Inscrivez-vous gratuitement
pour pouvoir participer, suivre les réponses en temps réel, voter pour les messages, poser vos propres questions et recevoir la newsletter

  1. #1
    Chroniqueur Actualités

    Homme Profil pro
    Consultant informatique
    Inscrit en
    avril 2018
    Messages
    404
    Détails du profil
    Informations personnelles :
    Sexe : Homme
    Localisation : Côte d'Ivoire

    Informations professionnelles :
    Activité : Consultant informatique
    Secteur : High Tech - Éditeur de logiciels

    Informations forums :
    Inscription : avril 2018
    Messages : 404
    Points : 13 896
    Points
    13 896

    Par défaut Le responsable de logiciel d'une banque chinoise emprisonné pour avoir trouvé le moyen de retirer 1 million $

    Le responsable de logiciel d'une banque chinoise emprisonné après avoir trouvé le moyen de retirer 1 million $ US « gratuits »
    Aux distributeurs

    Qin Qisheng, le programmeur en chef d'une banque chinoise a été condamné en décembre dernier à une peine de 10 ans et demi pour avoir mis au point un moyen de retirer plus d'un million de dollars US en espèces « gratuits » aux guichets automatiques. Le développeur de 43 ans, ancien directeur du centre de développement technologique de la Huaxia Bank à Pékin, a découvert une faille dans le système d'exploitation central de la banque, qui ne permettait pas l’enregistrement des retraits d'espèces effectués vers minuit.

    Selon le développeur, son action avait simplement pour but d’essayer de tester la sécurité interne de la banque et que l'argent qu'il a retiré reposait simplement sur son propre compte avant qu'il ne le rende à ses employeurs. La banque (son employeur) avait accepté son explication, par contre les autorités n'ont pas accepté cette explication et ont confirmé la condamnation de Qin pour vol lors d’un dernier appel en décembre dernier, selon un article de South China Morning Post.

    Nom : Qin.jpg
Affichages : 4199
Taille : 17,6 Ko

    Les vols dans les établissements bancaires sont souvent dus aux vulnérabilités dans leurs logiciels de base.

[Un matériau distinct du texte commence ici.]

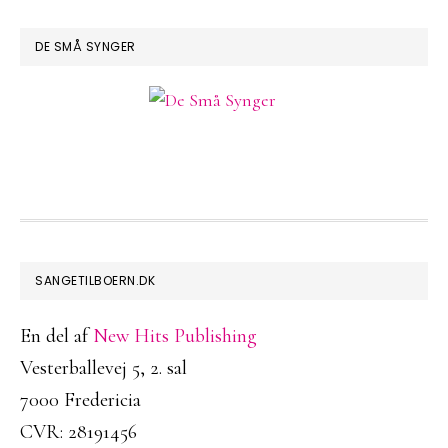
DE SMÅ SYNGER
FOOTER
SANGETILBOERN.DK
En del af
New Hits Publishing
Vesterballevej 5, 2. sal
7000 Fredericia
CVR: 28191456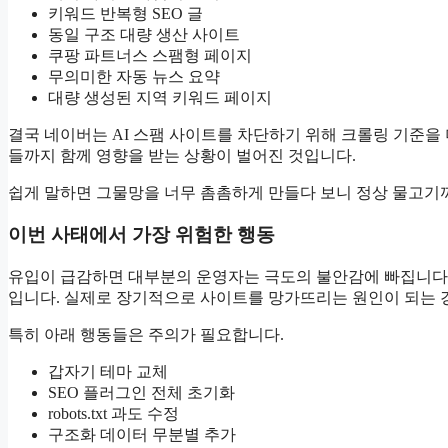
키워드 반복형 SEO 글
동일 구조 대량 생산 사이트
쿠팡 파트너스 스팸형 페이지
무의미한 자동 뉴스 요약
대량 생성된 지역 키워드 페이지
결국 네이버는 AI 스팸 사이트를 차단하기 위해 크롤링 기준을
들까지 함께 영향을 받는 상황이 벌어진 것입니다.
쉽게 말하면 그물망을 너무 촘촘하게 만들다 보니 정상 물고기
이번 사태에서 가장 위험한 행동
유입이 급감하면 대부분의 운영자는 극도의 불안감에 빠집니다.
입니다. 실제로 장기적으로 사이트를 망가뜨리는 원인이 되는 
특히 아래 행동들은 주의가 필요합니다.
갑자기 테마 교체
SEO 플러그인 전체 초기화
robots.txt 과도 수정
구조화 데이터 무분별 추가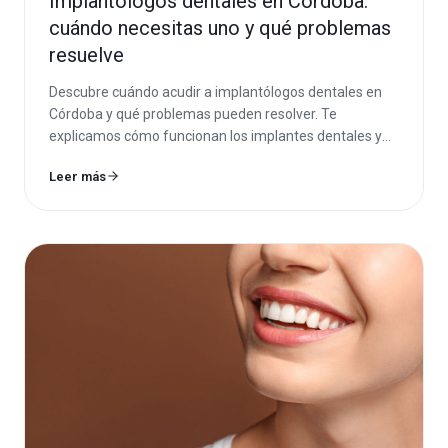
Implantólogos dentales en Córdoba:
cuándo necesitas uno y qué problemas
resuelve
Descubre cuándo acudir a implantólogos dentales en
Córdoba y qué problemas pueden resolver. Te
explicamos cómo funcionan los implantes dentales y
qué puedes esperar en tu primera visita.
Leer más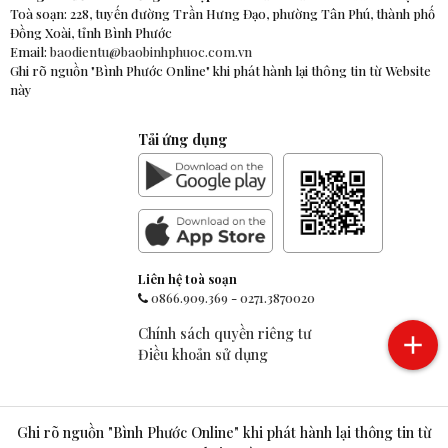
Toà soạn: 228, tuyến đường Trần Hưng Đạo, phường Tân Phú, thành phố
Đồng Xoài, tỉnh Bình Phước
Email:
baodientu@baobinhphuoc.com.vn
Ghi rõ nguồn "Bình Phước Online" khi phát hành lại thông tin từ Website
này
Tải ứng dụng
Liên hệ toà soạn
0866.909.369
-
0271.3870020
Chính sách quyền riêng tư
Điều khoản sử dụng
Ghi rõ nguồn "Bình Phước Online" khi phát hành lại thông tin từ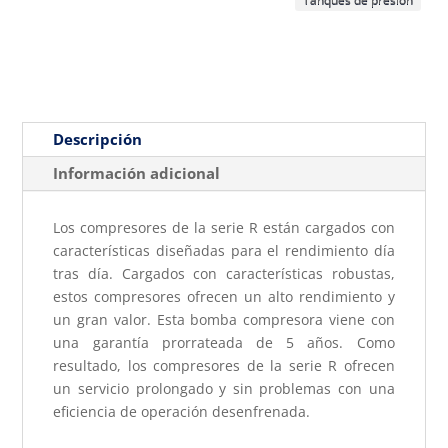
Descripción
Información adicional
Los compresores de la serie R están cargados con
características diseñadas para el rendimiento día
tras día. Cargados con características robustas,
estos compresores ofrecen un alto rendimiento y
un gran valor. Esta bomba compresora viene con
una garantía prorrateada de 5 años. Como
resultado, los compresores de la serie R ofrecen
un servicio prolongado y sin problemas con una
eficiencia de operación desenfrenada.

Une erreur de frappe dans une instruction de virement bancaire a permis d’arrêter le vol de près d’un milliard de dollars d’une banque au mois de février 2016. Les responsables de la banque affirmaient que les pirates ont tout de même réussi à voler plus de 80 millions de dollars avant de se voir faire stopper leur manœuvre. Les attaquants ont exploité une faille du logiciel de messagerie de SWIFT de la Banque centrale du Bangladesh pour dissimuler leur forfait.

    Les investigations menées par BAE Systems et SWIFT suite au vol sans précédent de la banque centrale du Bangladesh ont pu démontrer que le système financier est plus vulnérable qu’il ne l’a jamais été, à cause d’une faille du logiciel de SWIFT installé sur le serveur des banques que les attaquants ont réussi à exploiter. Le logiciel en question installé sur les serveurs des banques est Alliance Access, un logiciel utilisé pour interfacer la plateforme de messagerie de SWIFT. Les attaquants auraient réussi à trafiquer ce logiciel de sorte à dissimuler les trafics frauduleux qu’ils ont effectués.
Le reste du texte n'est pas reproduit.